En el centro de la sala había una columna totalmente cuadrada, de casi un metro de lado y pintada de blanco crudo, que alguna vez habíamos utilizado para colocar alguna foto o la presentación del catálogo. Se me ocurrió que en cada una de sus caras podía poner una foto, aún no sabía cuál ni porqué, era pura intuición. Así que me metí en mi archivo de contactos y comencé a pasar hoja por hoja, hasta que vi claro que lo que buscaba era una foto de alguien con los ojos abiertos, muy abiertos, como invitando a los rostros de ojos cerrados que tenía enfrente a abrir los suyos y contemplar el mundo. Luego fue fácil. Sabiendo lo que buscaba no me costó encontrar una niña de ojos muy abiertos. Recorté todo hasta dejar solamente los ojos y la nariz, en blanco y negro. Una mirada neutra, pero de niña, acentuando con su belleza el contraste que podía suponer en el centro de la sala aquella mirada cuatro veces repetida.

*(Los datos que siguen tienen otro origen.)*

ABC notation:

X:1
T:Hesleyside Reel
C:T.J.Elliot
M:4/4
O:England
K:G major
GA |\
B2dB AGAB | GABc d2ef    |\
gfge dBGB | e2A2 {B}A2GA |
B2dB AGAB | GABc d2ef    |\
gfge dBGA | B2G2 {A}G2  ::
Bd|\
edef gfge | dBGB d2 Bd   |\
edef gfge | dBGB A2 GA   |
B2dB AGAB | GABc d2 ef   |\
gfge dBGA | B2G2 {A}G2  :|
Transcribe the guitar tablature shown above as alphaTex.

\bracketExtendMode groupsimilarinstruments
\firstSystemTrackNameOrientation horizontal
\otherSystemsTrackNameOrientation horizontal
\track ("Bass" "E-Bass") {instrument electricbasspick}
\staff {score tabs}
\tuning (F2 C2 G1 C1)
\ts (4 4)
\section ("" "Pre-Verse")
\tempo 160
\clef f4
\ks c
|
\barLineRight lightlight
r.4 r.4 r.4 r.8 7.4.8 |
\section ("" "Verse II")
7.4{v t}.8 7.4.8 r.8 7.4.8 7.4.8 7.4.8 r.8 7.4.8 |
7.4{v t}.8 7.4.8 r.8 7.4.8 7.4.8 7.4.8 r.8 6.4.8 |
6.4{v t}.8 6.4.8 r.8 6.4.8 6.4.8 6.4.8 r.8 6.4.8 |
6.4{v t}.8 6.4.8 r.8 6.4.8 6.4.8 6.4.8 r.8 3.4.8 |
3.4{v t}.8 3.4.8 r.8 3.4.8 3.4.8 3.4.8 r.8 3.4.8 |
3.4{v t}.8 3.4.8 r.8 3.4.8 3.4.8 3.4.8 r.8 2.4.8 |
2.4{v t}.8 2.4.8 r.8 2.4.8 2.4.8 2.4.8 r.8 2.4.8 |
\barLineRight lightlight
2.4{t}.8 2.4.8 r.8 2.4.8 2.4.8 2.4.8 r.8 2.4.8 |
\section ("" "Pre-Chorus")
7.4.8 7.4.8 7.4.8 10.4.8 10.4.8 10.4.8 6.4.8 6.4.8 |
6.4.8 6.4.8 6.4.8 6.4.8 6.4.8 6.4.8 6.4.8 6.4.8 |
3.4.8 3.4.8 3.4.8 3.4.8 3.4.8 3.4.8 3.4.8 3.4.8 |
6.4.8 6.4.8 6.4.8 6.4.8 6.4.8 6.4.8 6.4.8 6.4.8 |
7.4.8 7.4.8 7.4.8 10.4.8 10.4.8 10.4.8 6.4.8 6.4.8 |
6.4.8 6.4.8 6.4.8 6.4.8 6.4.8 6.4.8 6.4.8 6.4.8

Mi amigo Tobías, a la mañana siguiente, no daba crédito a las cuatro copias que había recogido en el laboratorio. Pasó una por una, mirando alternativamente a las fotos y a la sala y, cuando las tuvimos enmarcadas y colgadas en aquella columna central, comenzó a dar vueltas a la sala, estudiando su efecto desde distintos ángulos hasta que por último se encaró conmigo, me dio un abrazo y comenzó a reír de un modo irracional: “Esto sí que no lo hubiera imaginado jamás. Estás completamente loco”. Y reímos los dos, rodeados de aquellos pares de ojos que nos miraban a ciegas.